## TEXT EXTRACT
::::
Middle East Eye / June 4, 2021
The symbolic moment of a Palestinian party sitting in government alongside settler leaders will turn sour all too soon.
The photo was unprecedented. It showed Mansour Abbas, leader of an Islamist party for Palestinians in Israel, signing an agreement on Wednesday night to sit in a “government of change” alongside settler leader Naftali Bennett.
Caretaker Prime Minister Benjamin Netanyahu will fervently try to find a way to break up the coalition in the next few days, before a parliamentary vote takes place. But if he fails, it will be the first time in the country’s 73-year history that a party led by a Palestinian citizen has joined – or been allowed to join – an Israeli government.
Aside from the symbolism of the moment, there are no other grounds for celebration. In fact, the involvement of Abbas’s four-member United Arab List in shoring up a majority for a government led by Bennett and Yair Lapid is almost certain to lead to a further deterioration in majority-minority relations.
There will be a reckoning for this moment, and Israel’s 1.8 million Palestinian citizens, a fifth of the population, will once again pay the heaviest price.
The sole reason that this makeshift coalition exists – the only glue holding it together – is the hostility of the various parties towards Netanyahu. In most cases, that is not a hostility towards his political positions; simply towards him personally, and towards the corrupting stranglehold he has exerted on Israel’s political system for the past 12 years.
The “change” referred to by this proposed government coalition begins and ends with the removal of Netanyahu.
It barely needs stating again that Bennett, who will serve first as prime minister in rotation with Lapid, is even more right wing than Netanyahu. In fact, three of the new coalition’s main parties are at least, if not more, rabidly nationalistic than the Israel’s longtime leader. In any other circumstances, they would be enthusiastically heading into government with his Likud Party.
As Bennett and Mansour huddled inside a hotel near Tel Aviv to sign the coalition agreement as the clocked ticked down on Lapid’s mandate to form a government, far-right demonstrators noisily chanted outside that Bennett was joining a “government with terror supporters”.
Much of the ultra-nationalist right is so incensed by Bennett’s actions that he and other members of his Yamina party have been assigned a security detail for fear of an assassination attempt.
No one has forgotten that it was Bennett’s own settler camp that produced Yigal Amir, the man who in 1995 shot dead the then-prime minister, Yitzhak Rabin, in a bid to foil the Oslo peace accords with the Palestinians. Amir killed Rabin in large part because the latter was seen to have betrayed the Jewish people by allowing “Arabs” – Palestinian parties in parliament – to prop up his minority government from outside. They did so to pass legislation necessary to begin implementing the Oslo process.
The chain of events that followed the assassination are well-known. Israelis lurched further rightwards and elected Netanyahu. The Oslo track with Palestinian leader Yasser Arafat was derailed. A Palestinian intifada erupted. And – coming full circle – Netanyahu returned to power and is now Israel’s longest-serving prime minister.
::::
## DATA LINES
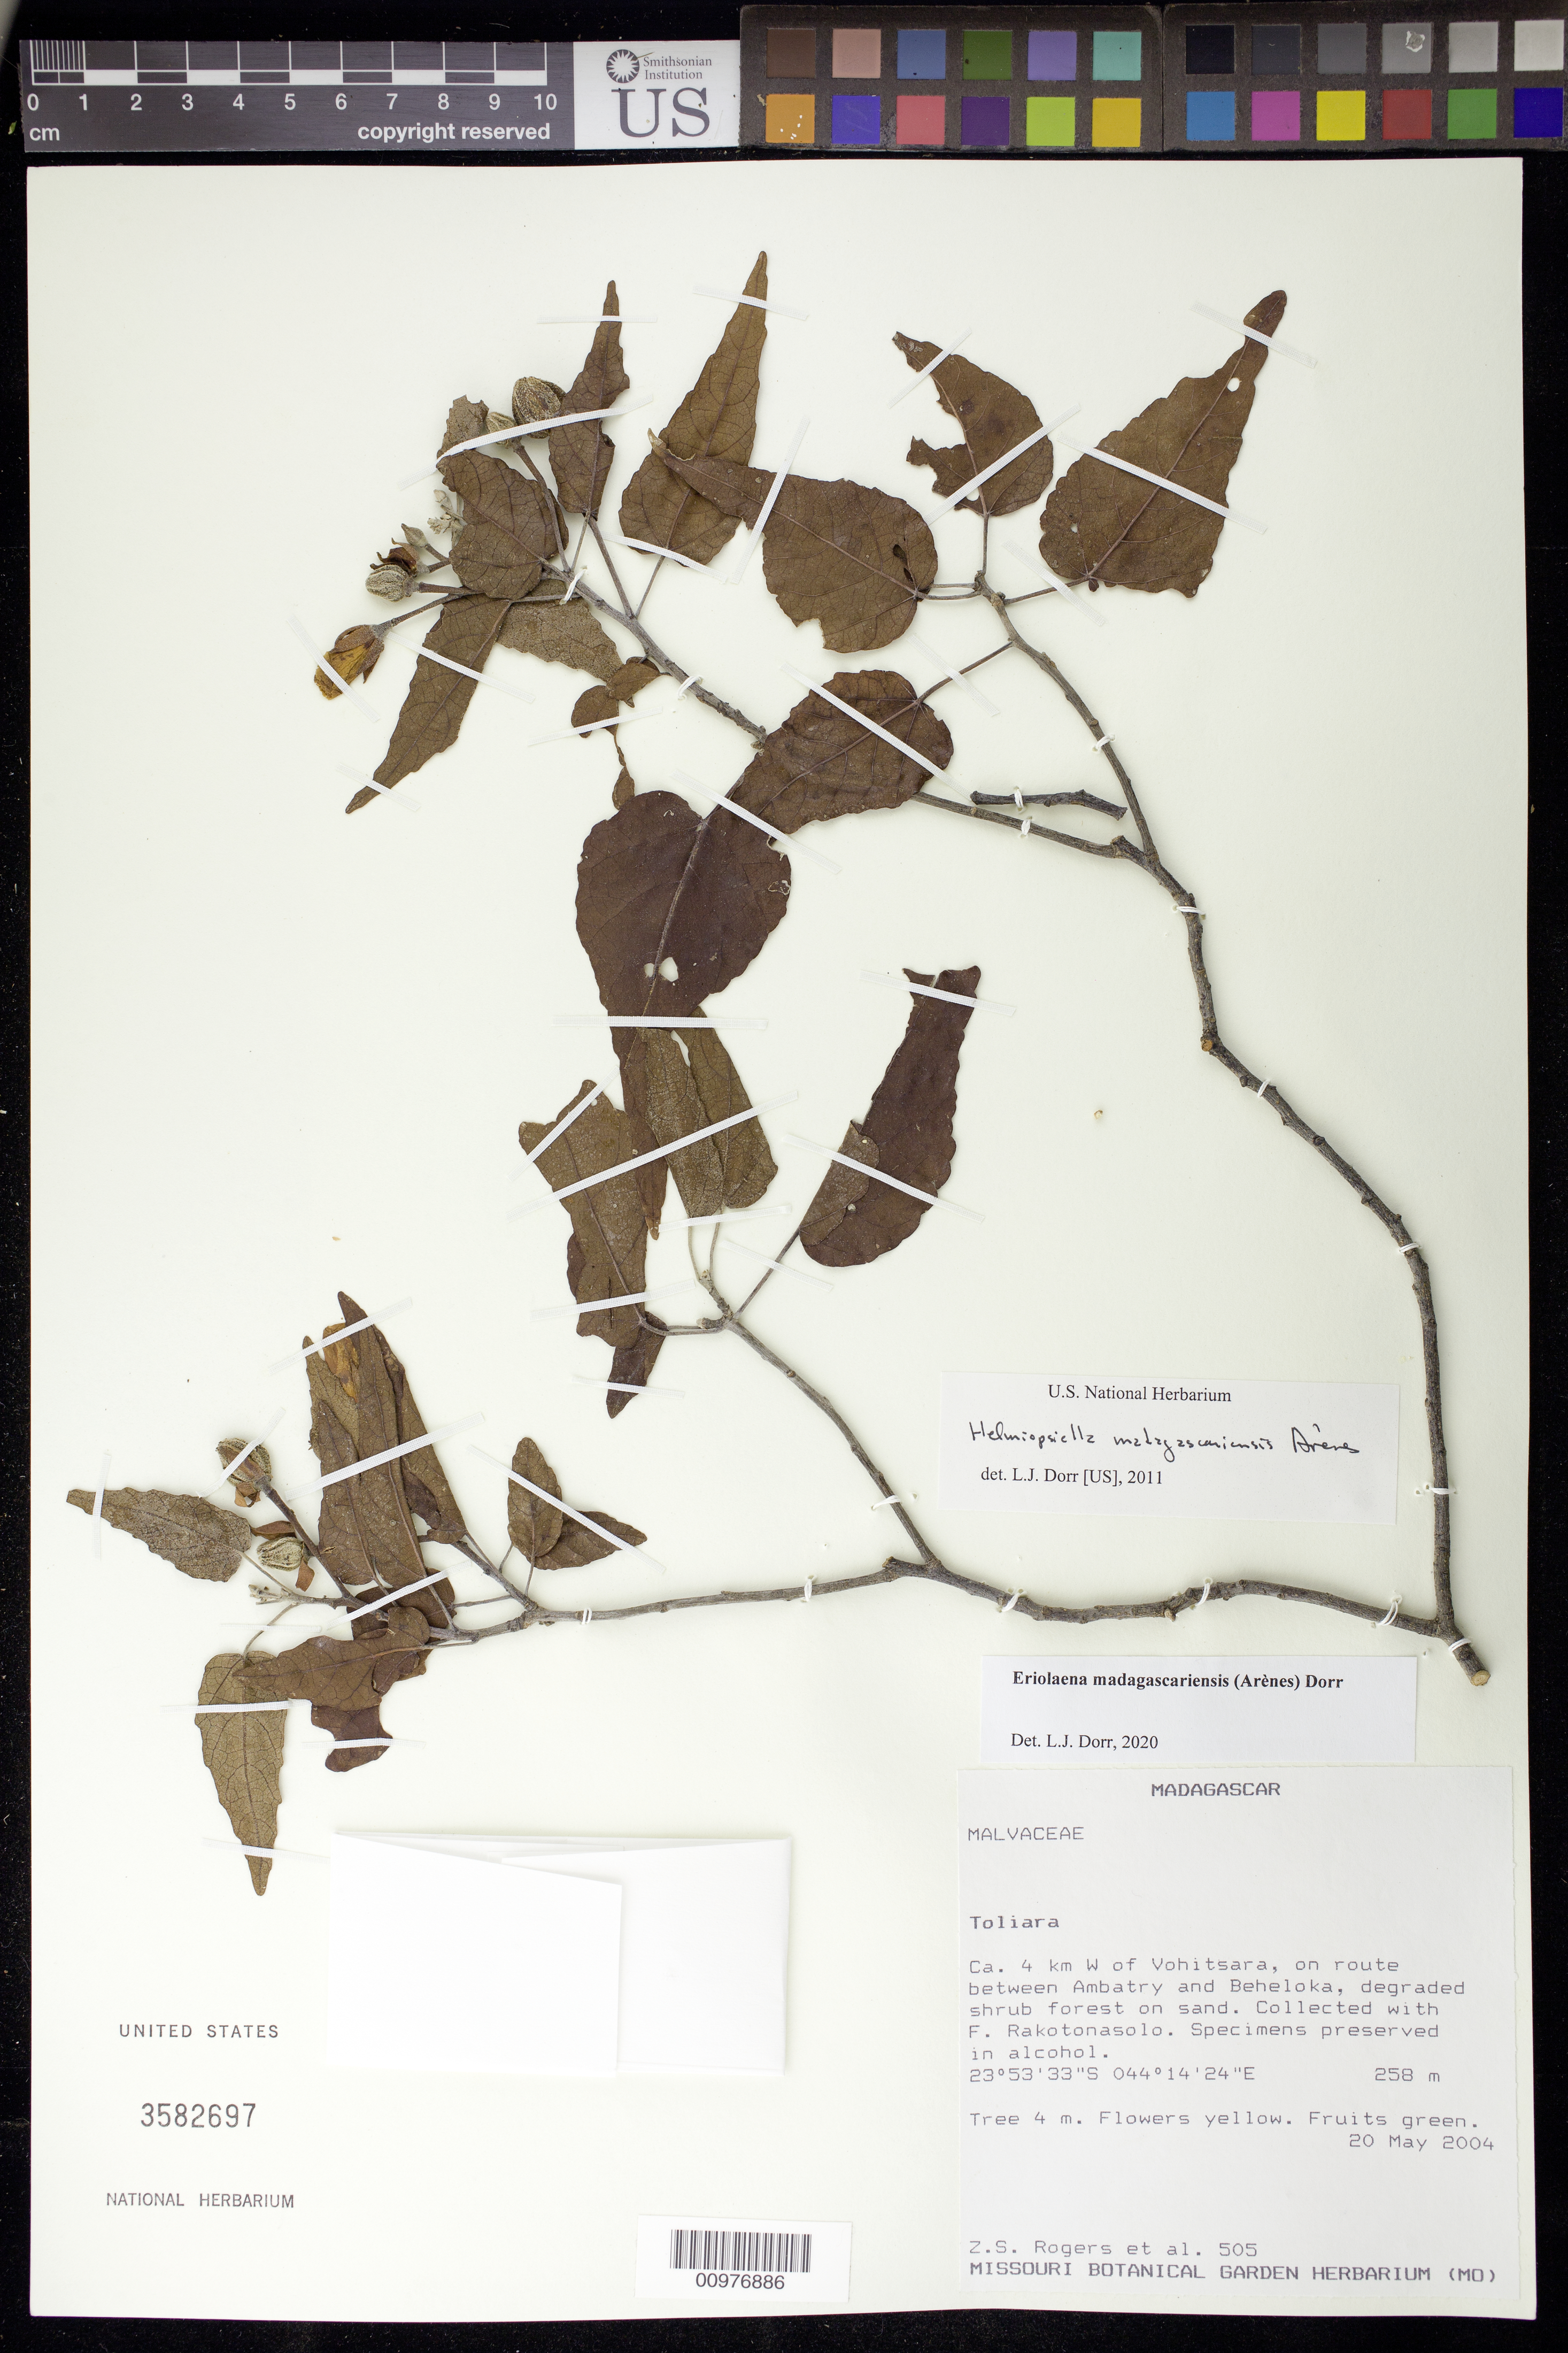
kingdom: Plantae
::::
## REQUEST A
Rewrite the article on Israel's new coalition government from "The sole reason" up to and including "past 12 years.", changing "stranglehold" to "grip".
## REQUEST B
Resume the article on Israel's new coalition government and continue it after its final sentence.

## TASK RESULT A
The sole reason that this makeshift coalition exists – the only glue holding it together – is the hostility of the various parties towards Netanyahu. In most cases, that is not a hostility towards his political positions; simply towards him personally, and towards the corrupting grip he has exerted on Israel’s political system for the past 12 years.

## TASK RESULT B
Today’s potential Yigal Amirs are doubly offended by Bennett’s behaviour. They believe he has stabbed the right’s natural leader, Netanyahu, in the back, while at the same time allowing Abbas – seen by the right as Hamas’s man in the Knesset – to dictate policy to the Jewish owners of the land.
Digging in heels
It was notable that Bennett and Abbas were the last to sign the coalition agreement, after both made great play of digging in their heels at the final moment for more concessions. Each risks inflaming their own constituency by being seen to cooperate with the other.
Commentators will try to spin this agreement between a settler leader and the head of an Islamic party as a potential moment of healing after last month’s unprecedented inter-communal fighting inside Israel.
But such a reading is as misleading as the narrative of the recent “Jewish-Arab clashes”. In fact, protests by Palestinian youths against systematic discrimination escalated into confrontations only after Israeli police turned violent and let Jewish gangs take the law into their own hands. Just as the balance of power on the streets was weighted in favour of Jewish vigilantism, so the balance of forces in this new coalition will work solidly against Abbas.
When Bennett spoke publicly on Sunday, as the horse-trading began in earnest behind the scenes, he underscored his credentials as the former head of the Yesha Council of Jewish settlements. That will be the theme of this proposed “government of change”.
Pact with the ‘devil’
During the coalition-building negotiations, the more moderate Labor and Meretz parties conceded time and again to the demands of the far-right and settler parties on ministerial positions and policy. That is because the moderates have nowhere else to go.
They have built their whole electoral strategy on ousting Netanyahu at any cost, using the anti-Netanyahu street protests of the past two years as their rallying cry. They cannot afford to be seen as missing this opportunity.
By contrast, as the death threats highlight, Bennett has far more to lose. Some 60 percent of his party’s voters recently told pollsters they would not have backed him had they known he would join a coalition with Lapid. Equally at risk are Gideon Saar, whose New Hope party broke away from Likud to challenge Netanyahu, and Avigdor Lieberman, a settler politician whose right-wing base has found in him their local strongman.
These three must now do everything in their power during the term of this new government – if it happens – to prove to their constituencies that they are not betraying the far-right’s favourite causes, from settlements to annexation. Baiting them from the sidelines at every turn will be Netanyahu, stirring up passions on the right – at least until he is forced to step down, either by his party or by a verdict against him in his current corruption trial.
The Achilles heel Netanyahu will keep prodding as viciously as he can is the fact that his rivals on the right have made a Faustian pact with the Arab “devil”. Netanyahu has never been shy to incite against the Palestinian minority. To imagine he will restrain himself this time is fanciful.
Bennett understands the danger, which is why he tried to legitimize his dealings with Abbas on Thursday by calling him “a brave leader”. But Bennett was also keen to emphasize that Abbas would not be involved in any security matters and that he was not interested in “nationalism” – in this case, indicating that Abbas will neither offer support to Palestinians under occupation nor seek to advance national rights for Palestinian citizens of the kind Israeli Jews enjoy.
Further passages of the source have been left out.